Se Marchezan tivesse cumprido sua promessa de corte de 70% dos cargos de confiança, a cidade teria mais R$ 70 milhões para investir, levando em conta que R$ 100 milhões anualmente são gastos com a estrutura política do governo. Sim, 100 milhoes ao ano! Levando em conta que 30 milhões foram gastos de publicidade em 2019, seriam R$ 100 milhões adicionais. Quando se sabe que as despesas totais em assistência social em 2019 foram de R$ 220 milhões e R$ 30 milhões todos os gastos com habitação, percebe-se a relevância que o corte de privilégios pode representar.

Quando, finalmente, leva-se em conta que a cidade teve um crédito de R$ 57 milhões em 2018 e de R$ 72 milhões em 2019, que serão pagos em algum momento pelas gerações futuras, se vê que a estrutura de CCs tem seu peso ao drenar 100 milhões ao ano dos cofres do governo. Foi esta estrutura que deu a base de sustentação do governo Marchezan na Câmara. Ele disfarçou o toma-la-dá-cá com o discurso do Banco de Talentos. A CPI provou que isso era uma mentira criada por empresas privadas que montaram o plano de governo do autoritário e neoliberal prefeito, apropriando-se com seus especialistas (bagunçando áreas como a educação) da gestão pública. 

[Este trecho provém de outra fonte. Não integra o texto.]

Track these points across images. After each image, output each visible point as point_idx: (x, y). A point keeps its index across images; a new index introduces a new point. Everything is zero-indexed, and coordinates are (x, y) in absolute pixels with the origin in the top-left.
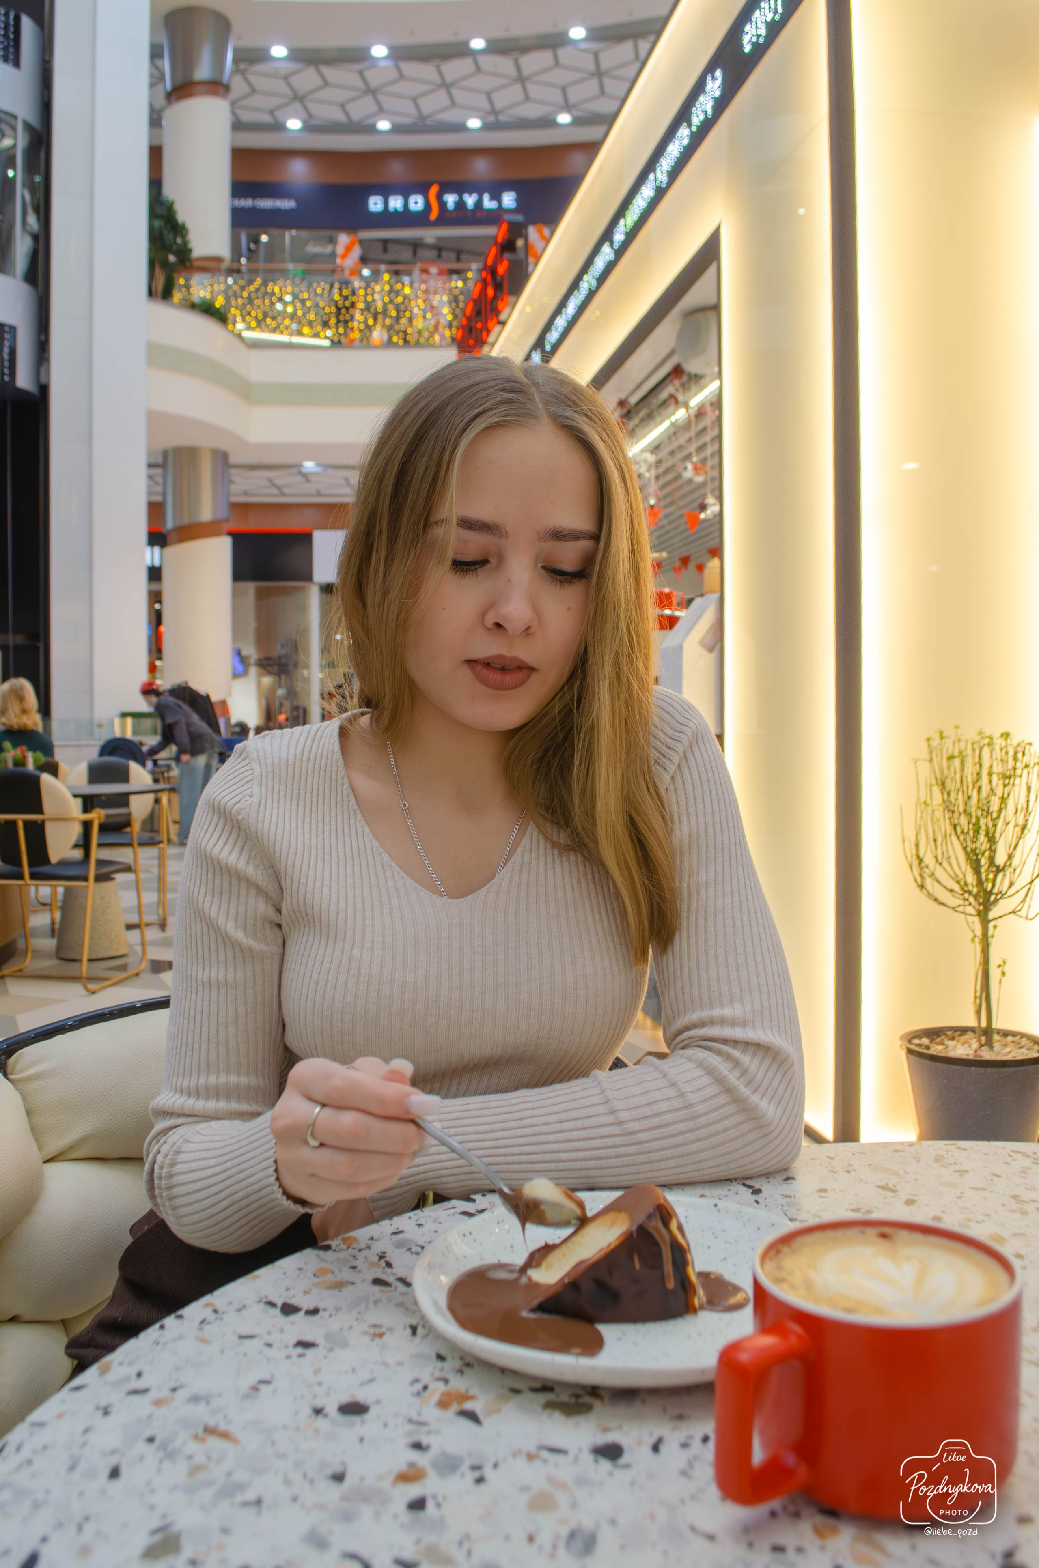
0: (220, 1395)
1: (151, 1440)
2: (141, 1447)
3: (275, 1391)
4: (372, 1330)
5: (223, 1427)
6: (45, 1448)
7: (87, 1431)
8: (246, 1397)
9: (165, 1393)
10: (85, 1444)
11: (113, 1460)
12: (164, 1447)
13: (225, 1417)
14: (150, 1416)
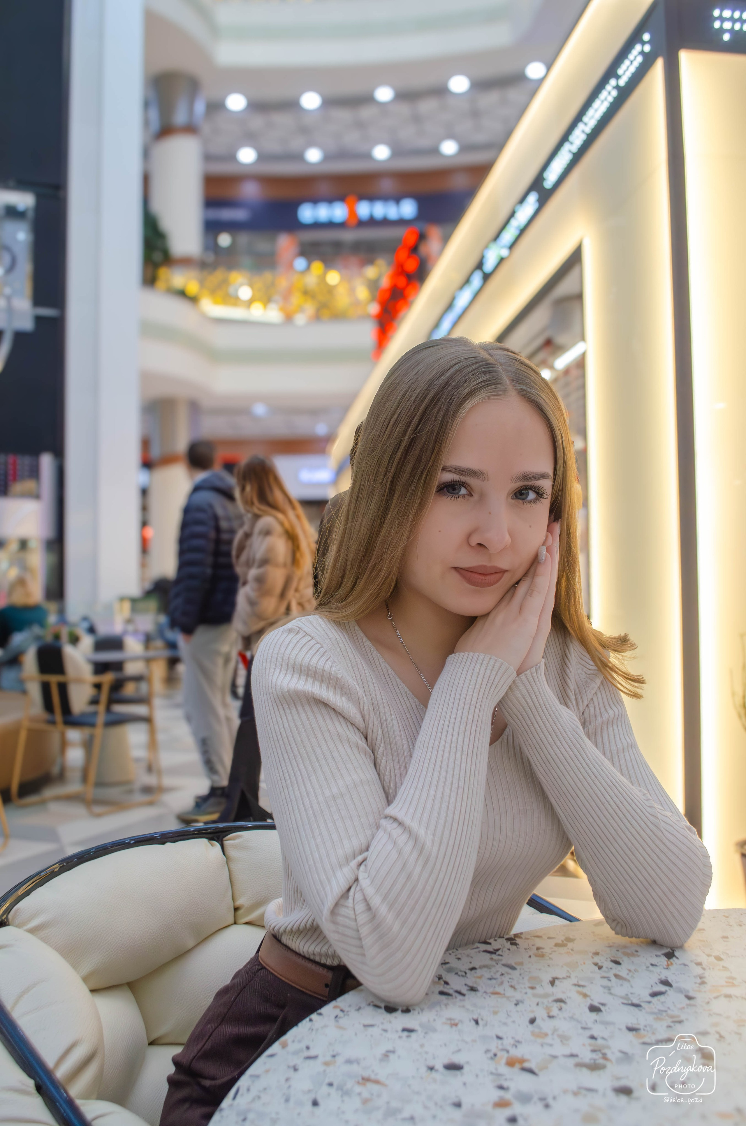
0: (364, 1059)
1: (331, 1085)
2: (325, 1089)
3: (399, 1057)
4: (449, 1022)
5: (373, 1077)
6: (265, 1089)
7: (287, 1080)
8: (381, 1060)
9: (328, 1058)
10: (289, 1087)
11: (312, 1096)
12: (340, 1088)
13: (373, 1071)
14: (325, 1071)
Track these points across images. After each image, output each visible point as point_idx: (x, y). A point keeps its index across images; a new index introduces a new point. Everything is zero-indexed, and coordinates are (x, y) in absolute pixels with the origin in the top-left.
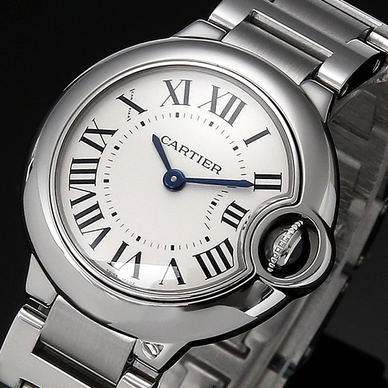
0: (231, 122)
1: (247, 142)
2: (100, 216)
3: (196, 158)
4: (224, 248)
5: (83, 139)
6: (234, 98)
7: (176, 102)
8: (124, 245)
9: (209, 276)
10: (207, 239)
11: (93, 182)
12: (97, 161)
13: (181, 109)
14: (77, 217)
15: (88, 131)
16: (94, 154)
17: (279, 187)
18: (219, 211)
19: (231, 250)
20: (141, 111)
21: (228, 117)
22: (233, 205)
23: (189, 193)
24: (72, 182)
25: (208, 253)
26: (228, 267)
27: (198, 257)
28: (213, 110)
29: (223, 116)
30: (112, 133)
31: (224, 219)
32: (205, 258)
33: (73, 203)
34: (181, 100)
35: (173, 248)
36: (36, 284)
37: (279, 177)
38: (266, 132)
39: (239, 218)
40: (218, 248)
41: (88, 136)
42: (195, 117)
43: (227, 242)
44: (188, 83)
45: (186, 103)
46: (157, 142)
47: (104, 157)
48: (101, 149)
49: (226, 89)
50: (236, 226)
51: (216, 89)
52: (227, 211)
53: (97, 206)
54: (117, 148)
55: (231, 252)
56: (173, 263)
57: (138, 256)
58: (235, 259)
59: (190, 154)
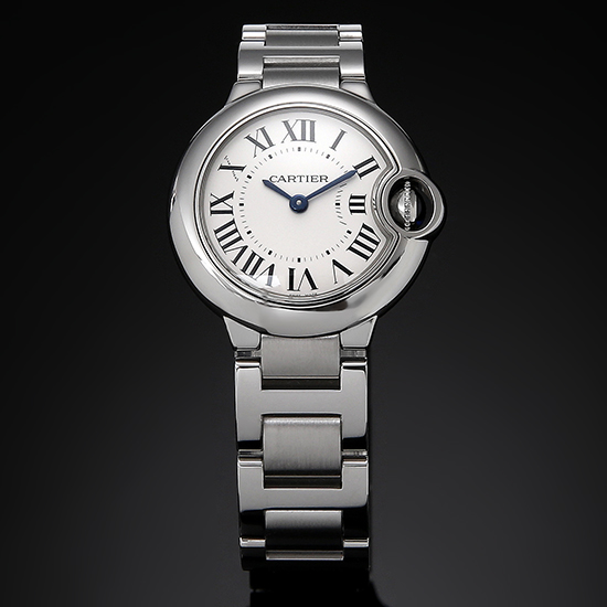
0: (312, 140)
1: (334, 147)
2: (261, 260)
3: (304, 179)
4: (365, 231)
5: (212, 212)
6: (304, 122)
7: (264, 148)
8: (292, 271)
9: (367, 258)
10: (349, 232)
11: (240, 238)
12: (233, 222)
13: (270, 151)
14: (244, 270)
15: (212, 205)
16: (227, 218)
17: (377, 167)
18: (345, 207)
20: (242, 169)
21: (308, 137)
22: (352, 197)
23: (314, 207)
24: (224, 248)
25: (356, 242)
26: (377, 243)
27: (351, 248)
28: (294, 139)
29: (304, 139)
30: (231, 196)
31: (352, 211)
32: (356, 246)
33: (235, 262)
34: (267, 145)
35: (328, 252)
36: (240, 337)
37: (372, 159)
38: (343, 133)
39: (363, 204)
40: (361, 234)
41: (214, 208)
42: (284, 151)
43: (364, 226)
44: (263, 130)
45: (271, 145)
46: (268, 184)
47: (236, 216)
48: (231, 212)
49: (292, 118)
50: (364, 211)
51: (286, 123)
52: (351, 204)
53: (254, 254)
54: (242, 205)
55: (372, 231)
56: (335, 263)
57: (307, 272)
58: (378, 235)
59: (298, 179)
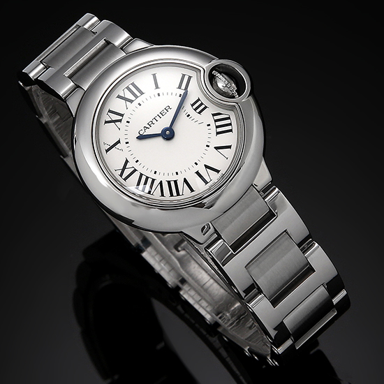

No final, no momento de pavimentar seu caminho para tentar um novo mandato, Marchezan mostrou-se um desastre político e desorganizou sua própria base. A oposição, que tem, desde o início, apontado ilegalidades no seu governo, não deixaria de atuar numa hora destas. Diante da possibilidade de derrubar um governo, cuja continuidade representa uma ameaça fatal à luta pelo serviço público, certamente não há razão para hesitar.